++++ Input data ++++

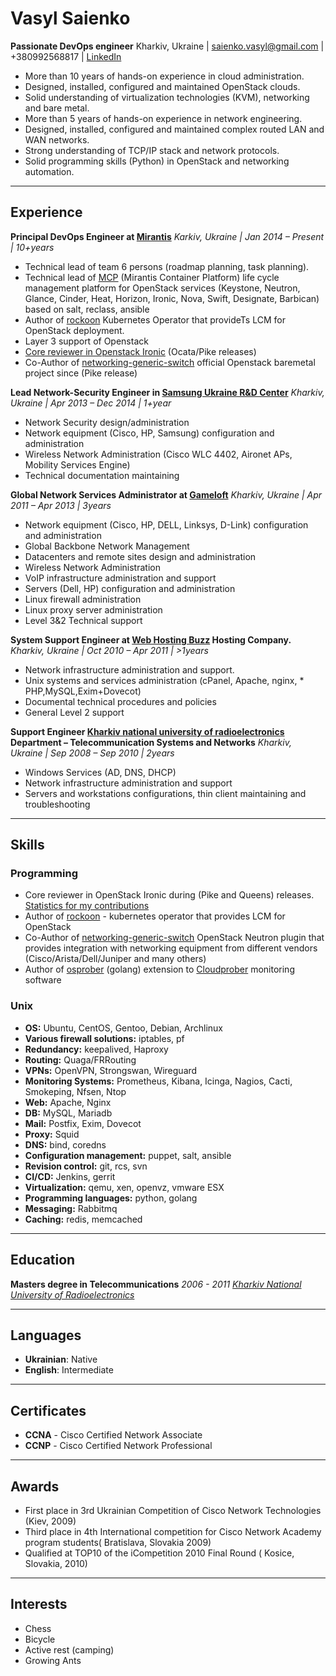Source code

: # Vasyl Saienko

**Passionate DevOps engineer**
Kharkiv, Ukraine | saienko.vasyl@gmail.com | +380992568817 | [LinkedIn](https://www.linkedin.com/in/vsaienko/)

* More than 10 years of hands-on experience in cloud administration.
* Designed, installed, configured and maintained  OpenStack clouds.
* Solid understanding of virtualization technologies (KVM), networking and bare metal.
* More than 5 years of  hands-on experience in network engineering.
* Designed, installed, configured and maintained complex routed LAN and WAN networks.
* Strong understanding of TCP/IP stack and network protocols.
* Solid programming skills (Python) in OpenStack and networking automation.

***

## Experience

**Principal DevOps Engineer at [Mirantis](https://mirantis.com)**
*Karkiv, Ukraine | Jan 2014 – Present | 10+years*

* Technical lead of team 6 persons (roadmap planning, task planning). 
* Technical lead of [MCP](https://docs.mirantis.com/mcp) (Mirantis Container Platform) life cycle management platform for OpenStack services (Keystone, Neutron, Glance, Cinder, Heat, Horizon, Ironic, Nova, Swift, Designate, Barbican) based on salt, reclass, ansible
* Author of [rockoon](https://github.com/Mirantis/rockoon) Kubernetes Operator that provideTs LCM for OpenStack deployment.  
* Layer 3 support of Openstack
* [Core reviewer in Openstack Ironic](https://docs.openstack.org/project-team-guide/open-development.html) (Ocata/Pike releases)
* Co-Author of [networking-generic-switch](https://github.com/openstack/networking-generic-switch) official Openstack baremetal project since (Pike release)

**Lead Network-Security Engineer in [Samsung Ukraine R&D Center](http://www.samsung.com)**
*Kharkiv, Ukraine | Apr 2013 – Dec 2014 | 1+year*

* Network Security design/administration
* Network equipment (Cisco, HP, Samsung) configuration and administration
* Wireless Network Administration  (Cisco WLC 4402, Aironet APs, Mobility Services Engine)
* Technical documentation maintaining

**Global Network Services Administrator at [Gameloft](https://www.gameloft.com/)**
*Kharkiv, Ukraine | Apr 2011 – Apr 2013 | 3years*

* Network equipment (Cisco, HP, DELL, Linksys, D-Link) configuration and administration
* Global Backbone Network Management
* Datacenters and remote sites design and administration
* Wireless Network Administration
* VoIP infrastructure administration and support
* Servers (Dell, HP) configuration and administration
* Linux firewall administration
* Linux proxy server administration
* Level 3&2 Technical support

**System Support Engineer  at [Web Hosting Buzz](http://webhostingbuzz.com/) Hosting Company.**
*Kharkiv, Ukraine | Oct 2010 – Apr 2011 | >1years*

* Network infrastructure administration and support.
* Unix systems and services administration (cPanel, Apache, nginx, * PHP,MySQL,Exim+Dovecot)
* Documental technical procedures and policies
* General Level 2 support

**Support Engineer [Kharkiv national university of radioelectronics](https://nure.ua/) Department – Telecommunication Systems and Networks**
*Kharkiv, Ukraine | Sep 2008 – Sep 2010 | 2years*

* Windows Services (AD, DNS, DHCP)
* Network infrastructure administration and support
* Servers and workstations configurations, thin client maintaining and troubleshooting

***

## Skills

### Programming
* Core reviewer in OpenStack Ironic during (Pike and Queens) releases. [Statistics for my contributions](https://www.stackalytics.io/?release=all&user_id=vsaienko&metric=commits)
* Author of [rockoon](https://github.com/Mirantis/rockoon) - kubernetes operator that provides LCM for OpenStack
* Co-Author of [networking-generic-switch](https://github.com/openstack/networking-generic-switch) OpenStack Neutron plugin that provides integration with networking equipment from different vendors (Cisco/Arista/Dell/Juniper and many others)
* Author of [osprober](https://github.com/jumpojoy/osprober) (golang) extension to [Cloudprober](https://github.com/cloudprober/cloudprober) monitoring software 

### Unix

* **OS:** Ubuntu, CentOS, Gentoo, Debian, Archlinux
* **Various firewall solutions:** iptables, pf
* **Redundancy:** keepalived, Haproxy
* **Routing:** Quaga/FRRouting
* **VPNs:** OpenVPN, Strongswan, Wireguard
* **Monitoring Systems:** Prometheus, Kibana, Icinga, Nagios, Cacti, Smokeping, Nfsen, Ntop
* **Web:** Apache, Nginx
* **DB:** MySQL, Mariadb
* **Mail:** Postfix, Exim, Dovecot
* **Proxy:** Squid
* **DNS:** bind, coredns
* **Configuration management:** puppet, salt, ansible
* **Revision control:** git, rcs, svn
* **CI/CD:** Jenkins, gerrit
* **Virtualization:** qemu, xen, openvz, vmware ESX
* **Programming languages:** python, golang
* **Messaging:** Rabbitmq
* **Caching:** redis, memcached

***

## Education

**Masters degree in Telecommunications**
*2006 - 2011 [Kharkiv National University of Radioelectronics](https://nure.ua/)*

***

## Languages
* **Ukrainian**: Native
* **English**: Intermediate

***

## Certificates

* **CCNA** - Cisco Certified Network Associate
* **CCNP** - Cisco Certified Network Professional

***

## Awards
* First place in 3rd Ukrainian Competition of Cisco Network Technologies  (Kiev, 2009)
* Third place in 4th International competition for Cisco Network Academy program students( Bratislava, Slovakia 2009)
* Qualified at TOP10 of the iCompetition 2010 Final Round ( Kosice, Slovakia, 2010)

***

## Interests

* Chess
* Bicycle
* Active rest (camping)
* Growing Ants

++++

→ **Required action**:
An exact copy of the lines above between the line holding "Level 2 support" and the line holding "### Programming", inclusive, is the whole answer.

→ **Answer to this exercise**:
* General Level 2 support

**Support Engineer [Kharkiv national university of radioelectronics](https://nure.ua/) Department – Telecommunication Systems and Networks**
*Kharkiv, Ukraine | Sep 2008 – Sep 2010 | 2years*

* Windows Services (AD, DNS, DHCP)
* Network infrastructure administration and support
* Servers and workstations configurations, thin client maintaining and troubleshooting

***

## Skills

### Programming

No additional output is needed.